Ich werd auch ganz brav sein und das Wasser zum Nachfüllen immer direkt in den Teich lassen, daß es sich besser vermischt - damit die Fischle keinen Kälteschock oder sonstigen Wasserwerte-Schock bekommen. Danke für den Hinweis!


----------



## Teichforum.info (16. Juli 2003)

hallo kuewi,

ich habe gerade umgekehrte beobachtungen gemacht ,als du - momentan habe ich eine frischwasserpermanenteinleitung ausprobiert - dadurch kommt aus dem pflanzenfilter relativ kaltes wasser im verhältniss zum restlichen teich ........ und genau hier haben sich alle jungficshe wie ein klumpen gesammelt (denke hauptsächlich junge elritzen, bitterlinge und __ moderlieschen) - da hättest du mit einem kescherzug aber wirklich alle jungfische des teiches gehabt.
..... schalte ich die frischwasserzuführung ab verteilen sie sich wieder.

die restlichen größeren teichfische waren unbeeindruckt von dem kälteren wasser.

jürgen


----------



## Teichforum.info (16. Juli 2003)

Hallo susanne,
ich kann dir für deine idee bloß Guppys ambesten WILDguppy´s empfehlen,die sind sehr robust und leicht zu halten!


----------



## Teichforum.info (16. Juli 2003)

Hi Steev,

aktuell beobachte ich noch die Situation mit den Schwertträgern und bin schon etwas verunsichert. Am ersten Abend haben sie das ganze Bachbett erkundet - schön an der Quelle gespielt und am nächsten Morgen war erstmal nur noch einer zu sehen - der dann auch nicht mehr, bis ich ihn abends wieder gesehen habe - da ich die Tiere aber nicht auseinanderhalten kann und es seeeehr viele Steine zum verstecken gibt, weiß ich jetzt nicht, ob die anderen 2 sich verstecken oder ob die von einem Vogel oder ähnlichem geholt worden sind - sehen tu ich nämlich nur noch einen und bevor ich da noch mehr gefährte, möchte ich erstmal abwarten - und wenn, dann quartier ich noch die restlichen Schwertträger vom überbesetzten Aquarium aus - für einen Sommerurlaub - sie sollen es nur auch überleben können!

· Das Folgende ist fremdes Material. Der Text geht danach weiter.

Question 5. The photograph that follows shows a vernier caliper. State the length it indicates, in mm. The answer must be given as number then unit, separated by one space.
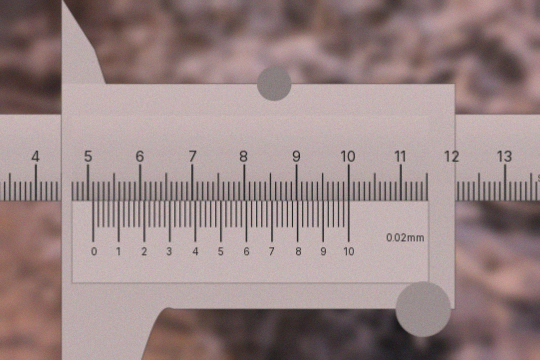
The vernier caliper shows 51.0 mm
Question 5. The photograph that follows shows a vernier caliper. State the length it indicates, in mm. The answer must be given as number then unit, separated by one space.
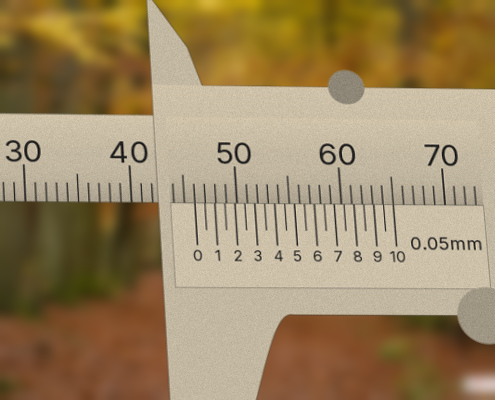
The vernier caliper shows 46.0 mm
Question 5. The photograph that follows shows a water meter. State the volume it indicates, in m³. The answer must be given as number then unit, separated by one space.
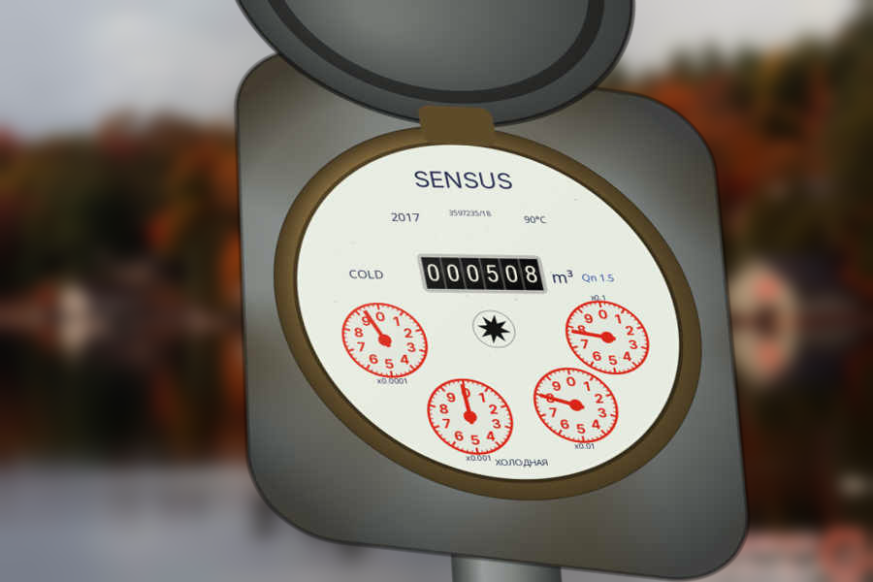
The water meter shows 508.7799 m³
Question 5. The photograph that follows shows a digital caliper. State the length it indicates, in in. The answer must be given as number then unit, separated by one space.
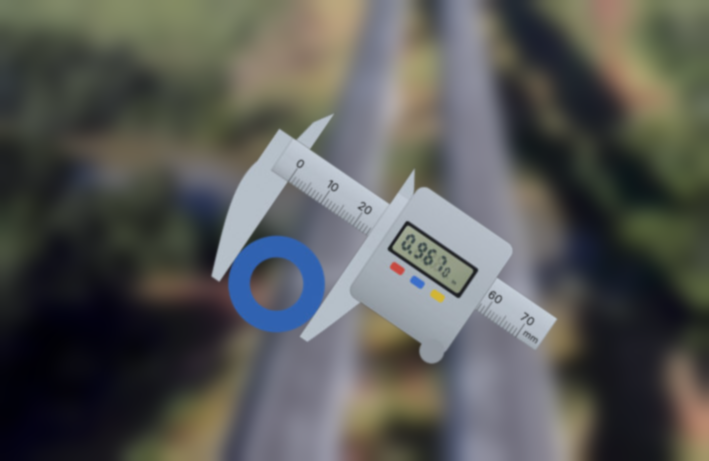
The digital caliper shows 0.9670 in
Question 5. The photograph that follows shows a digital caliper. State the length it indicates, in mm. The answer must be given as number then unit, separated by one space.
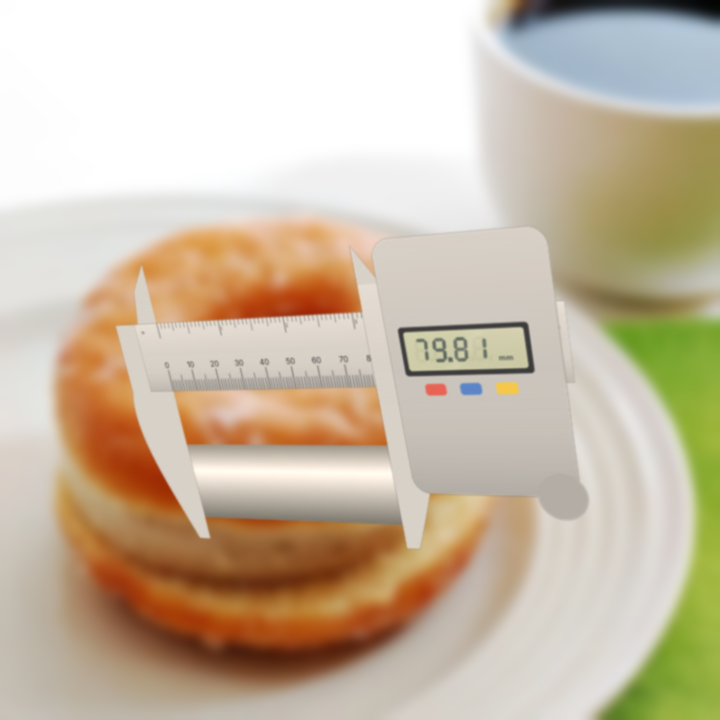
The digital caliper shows 79.81 mm
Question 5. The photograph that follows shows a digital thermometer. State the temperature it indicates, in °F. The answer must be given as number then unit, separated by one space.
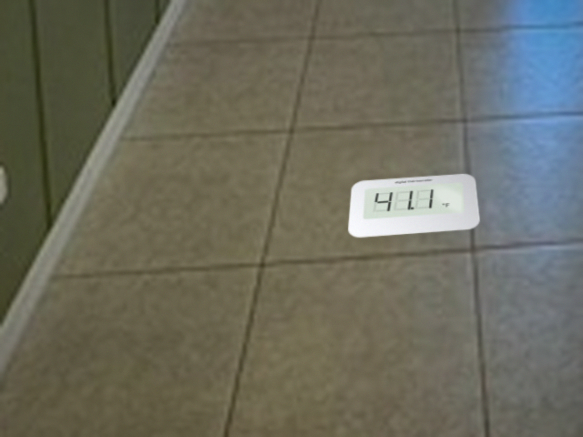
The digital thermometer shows 41.1 °F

Aber wer weiß - vielleicht nächstes Jahr! Danke auf jeden Fall für den Tip!


----------



## Teichforum.info (18. Juli 2003)

Ha - heut hab ich sie alle entdeckt - und hab dann gleich nochmal 3 reingesetzt. Jetzt sind die Biester nur in den Teich ausgebüchst - trotz Steinen vor dem Wasserfall - nuja - bei dem Megaregen heute hats da ordentlich rüber gebraust. Aber 2 sind noch im Bachlauf - einer wurde heute fotographisch festgehalten - wer findet ihn ,-)


----------



## Teichforum.info (18. Juli 2003)

ich glaub ich hab ihn... vor der Pflanze links ?


----------